• Provided data:

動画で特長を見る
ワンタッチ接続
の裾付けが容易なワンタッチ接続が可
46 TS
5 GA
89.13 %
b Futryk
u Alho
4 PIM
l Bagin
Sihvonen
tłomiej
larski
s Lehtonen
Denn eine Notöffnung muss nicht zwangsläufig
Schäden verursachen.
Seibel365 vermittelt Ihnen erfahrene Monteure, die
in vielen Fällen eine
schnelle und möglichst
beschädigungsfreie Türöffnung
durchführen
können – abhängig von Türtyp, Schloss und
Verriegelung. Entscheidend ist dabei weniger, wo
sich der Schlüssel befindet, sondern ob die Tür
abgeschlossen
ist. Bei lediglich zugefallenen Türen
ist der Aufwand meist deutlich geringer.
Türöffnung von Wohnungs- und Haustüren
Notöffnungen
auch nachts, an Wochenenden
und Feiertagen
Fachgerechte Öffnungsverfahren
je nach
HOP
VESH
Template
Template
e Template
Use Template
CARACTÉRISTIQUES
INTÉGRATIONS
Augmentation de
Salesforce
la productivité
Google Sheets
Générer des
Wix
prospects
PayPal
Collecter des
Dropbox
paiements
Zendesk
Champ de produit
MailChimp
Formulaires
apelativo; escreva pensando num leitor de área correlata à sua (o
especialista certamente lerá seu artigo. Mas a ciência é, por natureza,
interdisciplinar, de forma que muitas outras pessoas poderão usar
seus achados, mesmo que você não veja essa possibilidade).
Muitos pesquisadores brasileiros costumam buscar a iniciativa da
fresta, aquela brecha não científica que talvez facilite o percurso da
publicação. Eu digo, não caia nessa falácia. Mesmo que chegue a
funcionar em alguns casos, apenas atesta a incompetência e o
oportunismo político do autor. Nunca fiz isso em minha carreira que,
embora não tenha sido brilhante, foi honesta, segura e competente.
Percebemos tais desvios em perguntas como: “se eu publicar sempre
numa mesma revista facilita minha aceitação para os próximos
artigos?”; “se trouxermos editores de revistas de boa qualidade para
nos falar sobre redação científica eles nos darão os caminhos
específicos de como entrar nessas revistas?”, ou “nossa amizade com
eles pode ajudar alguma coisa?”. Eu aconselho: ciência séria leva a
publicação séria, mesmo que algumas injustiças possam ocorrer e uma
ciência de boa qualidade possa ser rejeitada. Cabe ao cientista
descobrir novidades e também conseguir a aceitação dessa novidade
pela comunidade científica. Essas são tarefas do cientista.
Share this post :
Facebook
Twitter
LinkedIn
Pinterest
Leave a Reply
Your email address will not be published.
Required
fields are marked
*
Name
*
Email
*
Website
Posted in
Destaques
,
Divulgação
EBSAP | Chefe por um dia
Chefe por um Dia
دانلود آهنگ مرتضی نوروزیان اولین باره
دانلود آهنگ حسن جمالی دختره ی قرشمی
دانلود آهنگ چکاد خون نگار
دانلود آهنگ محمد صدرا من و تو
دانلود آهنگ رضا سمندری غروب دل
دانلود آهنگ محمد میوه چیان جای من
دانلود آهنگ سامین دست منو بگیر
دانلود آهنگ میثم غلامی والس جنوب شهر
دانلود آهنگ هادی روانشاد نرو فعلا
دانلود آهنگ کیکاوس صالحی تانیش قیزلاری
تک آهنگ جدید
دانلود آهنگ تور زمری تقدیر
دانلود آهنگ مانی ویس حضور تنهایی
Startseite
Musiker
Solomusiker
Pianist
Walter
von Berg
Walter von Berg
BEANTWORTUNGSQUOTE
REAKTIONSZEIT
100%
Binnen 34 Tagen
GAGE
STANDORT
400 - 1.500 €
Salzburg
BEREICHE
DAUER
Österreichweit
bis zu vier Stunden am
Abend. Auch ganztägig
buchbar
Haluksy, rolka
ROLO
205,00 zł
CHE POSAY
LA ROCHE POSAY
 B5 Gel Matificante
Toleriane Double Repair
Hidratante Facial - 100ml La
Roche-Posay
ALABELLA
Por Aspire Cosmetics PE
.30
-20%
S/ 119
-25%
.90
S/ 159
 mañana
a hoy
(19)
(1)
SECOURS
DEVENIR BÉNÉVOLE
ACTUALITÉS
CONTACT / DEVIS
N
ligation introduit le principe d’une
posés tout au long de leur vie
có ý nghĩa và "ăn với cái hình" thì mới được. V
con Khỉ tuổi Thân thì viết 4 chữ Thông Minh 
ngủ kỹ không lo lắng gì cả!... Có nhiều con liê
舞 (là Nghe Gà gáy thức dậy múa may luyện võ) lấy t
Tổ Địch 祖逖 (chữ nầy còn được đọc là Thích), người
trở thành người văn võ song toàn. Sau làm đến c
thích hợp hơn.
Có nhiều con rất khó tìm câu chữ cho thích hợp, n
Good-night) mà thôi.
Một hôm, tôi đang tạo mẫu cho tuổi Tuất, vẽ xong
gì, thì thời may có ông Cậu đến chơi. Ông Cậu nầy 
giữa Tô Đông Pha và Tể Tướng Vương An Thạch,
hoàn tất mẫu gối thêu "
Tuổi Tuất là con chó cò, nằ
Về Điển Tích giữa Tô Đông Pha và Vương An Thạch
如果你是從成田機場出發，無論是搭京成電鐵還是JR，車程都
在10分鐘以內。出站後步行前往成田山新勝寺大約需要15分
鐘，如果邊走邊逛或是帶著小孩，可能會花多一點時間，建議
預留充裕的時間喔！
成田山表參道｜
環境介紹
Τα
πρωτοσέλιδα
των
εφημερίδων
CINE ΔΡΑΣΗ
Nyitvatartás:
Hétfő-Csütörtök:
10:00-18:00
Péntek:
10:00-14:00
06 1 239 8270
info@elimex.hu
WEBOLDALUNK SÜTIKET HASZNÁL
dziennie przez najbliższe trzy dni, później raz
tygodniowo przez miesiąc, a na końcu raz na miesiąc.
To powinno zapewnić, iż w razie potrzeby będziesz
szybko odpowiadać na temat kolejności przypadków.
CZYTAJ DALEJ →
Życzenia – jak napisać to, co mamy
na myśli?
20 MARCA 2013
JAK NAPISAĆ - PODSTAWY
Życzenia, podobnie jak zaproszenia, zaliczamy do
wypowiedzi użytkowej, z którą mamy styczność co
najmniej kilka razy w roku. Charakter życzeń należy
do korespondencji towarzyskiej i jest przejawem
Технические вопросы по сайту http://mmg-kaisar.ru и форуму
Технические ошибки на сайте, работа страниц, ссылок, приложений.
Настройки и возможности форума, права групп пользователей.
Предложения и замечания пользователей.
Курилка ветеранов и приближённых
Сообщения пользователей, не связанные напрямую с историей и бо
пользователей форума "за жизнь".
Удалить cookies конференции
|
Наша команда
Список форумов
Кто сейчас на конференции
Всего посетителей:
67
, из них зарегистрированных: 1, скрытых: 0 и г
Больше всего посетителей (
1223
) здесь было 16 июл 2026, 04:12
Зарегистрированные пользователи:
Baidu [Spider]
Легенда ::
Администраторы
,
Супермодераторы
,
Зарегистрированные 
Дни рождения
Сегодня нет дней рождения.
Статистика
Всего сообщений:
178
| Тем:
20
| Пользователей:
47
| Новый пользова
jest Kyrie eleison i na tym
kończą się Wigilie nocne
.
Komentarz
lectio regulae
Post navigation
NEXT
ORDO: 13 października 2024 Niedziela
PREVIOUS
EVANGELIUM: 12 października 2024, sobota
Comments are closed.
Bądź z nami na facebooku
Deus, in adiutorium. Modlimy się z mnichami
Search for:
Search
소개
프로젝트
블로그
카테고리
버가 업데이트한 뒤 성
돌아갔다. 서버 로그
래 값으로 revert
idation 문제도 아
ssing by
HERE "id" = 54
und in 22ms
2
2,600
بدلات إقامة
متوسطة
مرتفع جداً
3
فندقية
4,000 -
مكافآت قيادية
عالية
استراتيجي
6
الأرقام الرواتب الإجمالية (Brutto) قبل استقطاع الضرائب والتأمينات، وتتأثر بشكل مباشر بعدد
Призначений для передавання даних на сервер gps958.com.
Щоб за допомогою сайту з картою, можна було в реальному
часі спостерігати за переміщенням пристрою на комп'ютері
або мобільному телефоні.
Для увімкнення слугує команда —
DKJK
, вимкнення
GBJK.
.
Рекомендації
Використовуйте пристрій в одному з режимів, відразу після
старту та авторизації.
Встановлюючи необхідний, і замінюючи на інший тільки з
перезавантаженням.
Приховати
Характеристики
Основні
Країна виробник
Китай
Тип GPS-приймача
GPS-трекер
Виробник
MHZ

• Exercise:
Count the rows above that contain the string "aceitação", treating uppercase and lowercase letters as different, and reply with that number alone.

• Solution to the exercise:
2